Chaplains agree to walk a mile of towpath each week.  They engage with over 5,000 people every year. Some conversations will be pastorally consequential,  others not, but chaplains are trained to read between the lines of what presents, as well as sign posting the way to local resources – food banks, benefits and Citizen’s Advice, for example.

Another focus is on advocacy, and chaplains can sometimes be intermediaries, maybe between a distressed boater and one of the waterways licensing bodies or other local service. Chaplains always have in the back of their minds the words of Micah 6.8 as they seek to ‘act justly, love mercy and walk humbly with God’. They encourage – but most of all, pray, and the prayer network between Chaplains is a significant part of the ministry.’

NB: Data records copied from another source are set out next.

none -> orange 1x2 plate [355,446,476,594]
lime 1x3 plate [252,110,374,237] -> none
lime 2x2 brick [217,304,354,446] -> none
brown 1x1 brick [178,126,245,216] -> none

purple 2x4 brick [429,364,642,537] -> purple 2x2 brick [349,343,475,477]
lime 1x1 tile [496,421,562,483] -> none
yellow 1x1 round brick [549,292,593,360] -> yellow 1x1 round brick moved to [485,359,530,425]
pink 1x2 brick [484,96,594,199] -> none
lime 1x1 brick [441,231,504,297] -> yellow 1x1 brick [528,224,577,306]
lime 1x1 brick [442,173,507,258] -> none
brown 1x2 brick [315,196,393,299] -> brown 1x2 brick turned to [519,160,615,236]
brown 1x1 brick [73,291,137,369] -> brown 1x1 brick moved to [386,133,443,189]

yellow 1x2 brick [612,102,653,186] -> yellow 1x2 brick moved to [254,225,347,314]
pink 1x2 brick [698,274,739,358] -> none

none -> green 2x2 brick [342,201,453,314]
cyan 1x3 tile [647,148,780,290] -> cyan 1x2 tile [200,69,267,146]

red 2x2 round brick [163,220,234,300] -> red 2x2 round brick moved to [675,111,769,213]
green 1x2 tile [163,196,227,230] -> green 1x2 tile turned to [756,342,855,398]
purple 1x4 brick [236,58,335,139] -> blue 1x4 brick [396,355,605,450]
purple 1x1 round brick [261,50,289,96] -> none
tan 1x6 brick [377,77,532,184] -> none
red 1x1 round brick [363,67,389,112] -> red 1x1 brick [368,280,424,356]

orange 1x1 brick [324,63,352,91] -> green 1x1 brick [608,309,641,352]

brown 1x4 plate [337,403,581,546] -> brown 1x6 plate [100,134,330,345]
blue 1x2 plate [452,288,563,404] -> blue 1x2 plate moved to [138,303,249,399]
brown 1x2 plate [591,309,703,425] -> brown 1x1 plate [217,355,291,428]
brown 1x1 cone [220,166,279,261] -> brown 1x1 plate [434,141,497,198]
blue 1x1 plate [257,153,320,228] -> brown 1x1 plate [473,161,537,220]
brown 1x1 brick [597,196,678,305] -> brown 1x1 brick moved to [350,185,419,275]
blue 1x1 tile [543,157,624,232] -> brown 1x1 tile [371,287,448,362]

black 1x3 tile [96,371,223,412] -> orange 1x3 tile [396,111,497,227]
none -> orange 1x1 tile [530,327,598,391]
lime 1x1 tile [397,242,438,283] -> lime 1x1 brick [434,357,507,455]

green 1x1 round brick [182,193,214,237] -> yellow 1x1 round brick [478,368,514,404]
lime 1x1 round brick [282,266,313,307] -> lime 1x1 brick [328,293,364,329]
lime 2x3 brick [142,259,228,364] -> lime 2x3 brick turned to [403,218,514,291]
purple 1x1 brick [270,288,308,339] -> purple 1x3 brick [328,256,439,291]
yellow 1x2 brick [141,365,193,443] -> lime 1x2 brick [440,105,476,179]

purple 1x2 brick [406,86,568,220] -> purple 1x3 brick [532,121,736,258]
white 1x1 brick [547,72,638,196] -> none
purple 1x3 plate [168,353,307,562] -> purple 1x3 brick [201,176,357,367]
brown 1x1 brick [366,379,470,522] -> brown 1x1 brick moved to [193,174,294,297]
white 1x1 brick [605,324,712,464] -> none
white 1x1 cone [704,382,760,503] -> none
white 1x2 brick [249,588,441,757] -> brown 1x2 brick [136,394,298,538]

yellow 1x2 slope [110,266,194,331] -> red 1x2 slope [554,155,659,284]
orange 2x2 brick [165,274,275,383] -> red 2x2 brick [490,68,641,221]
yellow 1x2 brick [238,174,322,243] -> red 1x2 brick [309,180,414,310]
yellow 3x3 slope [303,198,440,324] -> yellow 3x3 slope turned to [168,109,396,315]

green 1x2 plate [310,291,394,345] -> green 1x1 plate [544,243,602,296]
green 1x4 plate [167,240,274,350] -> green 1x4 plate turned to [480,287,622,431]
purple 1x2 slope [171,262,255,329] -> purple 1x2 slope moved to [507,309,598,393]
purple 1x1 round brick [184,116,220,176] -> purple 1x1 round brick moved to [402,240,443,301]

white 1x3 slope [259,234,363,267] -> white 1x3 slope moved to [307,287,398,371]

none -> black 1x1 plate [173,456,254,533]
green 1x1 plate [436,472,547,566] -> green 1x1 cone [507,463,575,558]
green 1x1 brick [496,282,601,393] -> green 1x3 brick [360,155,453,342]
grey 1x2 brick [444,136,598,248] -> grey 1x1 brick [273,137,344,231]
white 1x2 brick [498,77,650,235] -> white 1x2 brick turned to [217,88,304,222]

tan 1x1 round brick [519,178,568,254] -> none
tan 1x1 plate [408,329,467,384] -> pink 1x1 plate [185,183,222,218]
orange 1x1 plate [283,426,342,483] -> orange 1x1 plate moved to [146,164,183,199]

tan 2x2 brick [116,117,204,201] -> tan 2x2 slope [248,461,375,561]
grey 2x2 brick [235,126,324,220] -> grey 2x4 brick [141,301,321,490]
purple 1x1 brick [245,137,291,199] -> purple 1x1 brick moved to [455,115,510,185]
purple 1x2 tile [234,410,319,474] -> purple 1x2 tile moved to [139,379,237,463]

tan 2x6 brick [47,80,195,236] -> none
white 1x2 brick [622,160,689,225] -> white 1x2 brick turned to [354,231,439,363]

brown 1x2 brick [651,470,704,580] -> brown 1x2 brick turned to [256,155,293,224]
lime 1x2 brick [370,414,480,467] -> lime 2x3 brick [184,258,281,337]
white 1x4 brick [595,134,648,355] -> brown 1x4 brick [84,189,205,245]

Says Mark: ‘The brief is to be ‘proactive’ practically, and ‘reactive’ spiritually, thus those at the receiving end may know they are talking to a Christian but will not feel awkward in any way. However, as faith issues arise, for example with bereavement or break ups, they are ready to give an answer, a New Testament, prayer – whatever support is needed.’

‘Some Chaplains are ‘liveaboard’ boaters themselves and can be a mobile presence around the system, while others operate near their homes. There are stretches of waterways, particularly in urban areas, which see much more activity for chaplains than, say, rural canals like Basingstoke but there is an urgent need for more to come forward to wear the distinctive Chaplain’s gilet and to be a regular Christian presence in an environment full of surprises.’